I want to create a regex for PHP function "preg_match_all" that will extract exactly the links tags () if the href contains "/go/". I'm pretty close to achieve it but with there 4 examples:
1. Here is a link <a href="https://test.fr/another-link"></a> and
another one <a href="https://test.fr/go/url1"></a>.

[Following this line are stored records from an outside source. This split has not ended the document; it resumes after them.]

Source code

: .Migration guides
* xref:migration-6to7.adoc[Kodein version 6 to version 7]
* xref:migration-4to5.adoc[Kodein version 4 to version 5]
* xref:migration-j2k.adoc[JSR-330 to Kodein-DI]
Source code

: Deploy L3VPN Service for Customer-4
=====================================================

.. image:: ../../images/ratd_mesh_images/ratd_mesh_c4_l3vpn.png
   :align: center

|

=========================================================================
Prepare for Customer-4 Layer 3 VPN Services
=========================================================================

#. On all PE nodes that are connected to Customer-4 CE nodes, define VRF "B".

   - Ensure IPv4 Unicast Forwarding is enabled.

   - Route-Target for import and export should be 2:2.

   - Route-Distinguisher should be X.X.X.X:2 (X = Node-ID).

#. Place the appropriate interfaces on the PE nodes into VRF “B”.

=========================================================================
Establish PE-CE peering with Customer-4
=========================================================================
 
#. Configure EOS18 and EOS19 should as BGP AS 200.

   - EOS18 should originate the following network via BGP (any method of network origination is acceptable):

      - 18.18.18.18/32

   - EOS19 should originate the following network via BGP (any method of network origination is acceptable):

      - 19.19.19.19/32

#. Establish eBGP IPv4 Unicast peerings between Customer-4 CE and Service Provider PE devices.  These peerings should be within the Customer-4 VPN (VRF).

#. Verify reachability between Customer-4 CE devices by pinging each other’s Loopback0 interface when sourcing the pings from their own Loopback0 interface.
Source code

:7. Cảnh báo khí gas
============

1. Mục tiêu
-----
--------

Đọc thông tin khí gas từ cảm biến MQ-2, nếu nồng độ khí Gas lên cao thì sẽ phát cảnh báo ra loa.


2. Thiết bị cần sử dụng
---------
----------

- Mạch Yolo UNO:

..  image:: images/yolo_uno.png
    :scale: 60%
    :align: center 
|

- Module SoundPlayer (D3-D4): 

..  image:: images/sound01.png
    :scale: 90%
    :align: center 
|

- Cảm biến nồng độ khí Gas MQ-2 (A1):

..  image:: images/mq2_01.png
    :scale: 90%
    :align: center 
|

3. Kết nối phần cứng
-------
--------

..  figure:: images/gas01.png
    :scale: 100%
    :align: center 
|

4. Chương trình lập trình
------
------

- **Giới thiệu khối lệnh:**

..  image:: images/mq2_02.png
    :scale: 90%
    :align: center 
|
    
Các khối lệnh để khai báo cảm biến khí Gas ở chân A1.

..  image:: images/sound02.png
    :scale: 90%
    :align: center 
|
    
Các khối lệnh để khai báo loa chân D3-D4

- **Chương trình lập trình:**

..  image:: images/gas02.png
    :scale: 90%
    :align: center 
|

2. <a href="https://test.fr/go/url2"></a>
3. <a href="https://test.fr/go/url3"></a>
4. <a href="https://test.fr/go/url4" ></a>
and using:
preg_match_all('/<a.*?[^>].*?href="https:\/\/test.fr\/go\/.*?".*?>.*?<\/a>/is', $input_lines, $output_array);
I am waiting this output:
array(
0 => array(
0 => <a href="https://test.fr/go/url1"></a>
1 => <a href="https://test.fr/go/url2"></a>
2 => <a href="https://test.fr/go/url3"></a>
3 => <a href="https://test.fr/go/url4" ></a>
)
)
but for array[0][0] I'm getting
0 => <a href="https://test.fr/another-link"></a> and another one <a href="https://test.fr/go/url1"></a>
I tried to exclude any closing tag ">" between the opening of the tag and its href, but without any success.
Any ideas? Thanks
CodePudding user response:
You can use an HTML parser, like https://simplehtmldom.sourceforge.io/docs/1.9/index.html
Then you can do something like
$html = str_get_html($html_string);
foreach($html->find('a') as $anchor) {
if (strpos($anchor->href, '/go/') !== false) {
//This anchor is interesting, do something with it
}
}
CodePudding user response:
I´m not an expert in Regex but I've been testing and this expression seems to work.
/<a href=\"https:\/\/test\.fr\/go\/.*/gm
Hope this help